• _EXERCISE_
Can you repeat every line of text in the data below word for word, leaving out the pictures?

(Saved entries)
★ ★ ★ ★

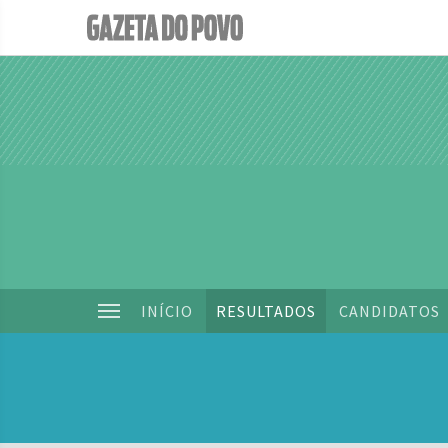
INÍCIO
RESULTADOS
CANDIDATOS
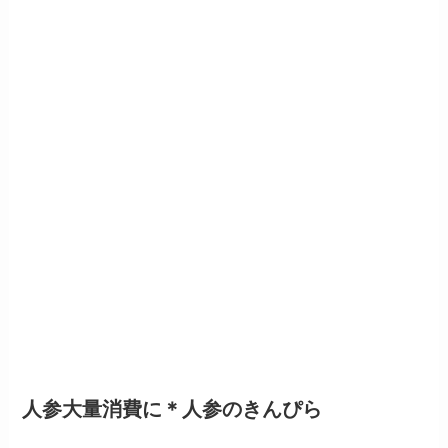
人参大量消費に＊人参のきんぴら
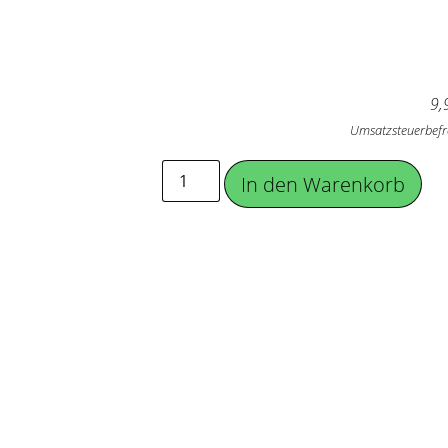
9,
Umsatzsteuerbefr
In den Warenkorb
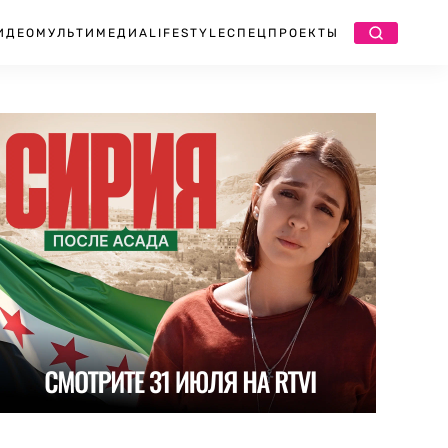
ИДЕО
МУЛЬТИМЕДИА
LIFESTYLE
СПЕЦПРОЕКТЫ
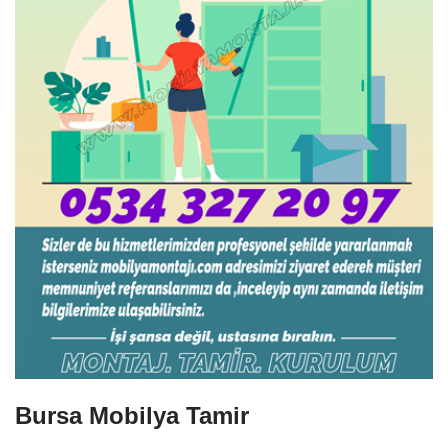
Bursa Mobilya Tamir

★ ★ ★ ★

• _EXERCISE ANSWER_
INÍCIO
RESULTADOS
CANDIDATOS
人参大量消費に＊人参のきんぴら
9,
Umsatzsteuerbefr
In den Warenkorb
ИДЕО
МУЛЬТИМЕДИА
LIFESTYLE
СПЕЦПРОЕКТЫ
Bursa Mobilya Tamir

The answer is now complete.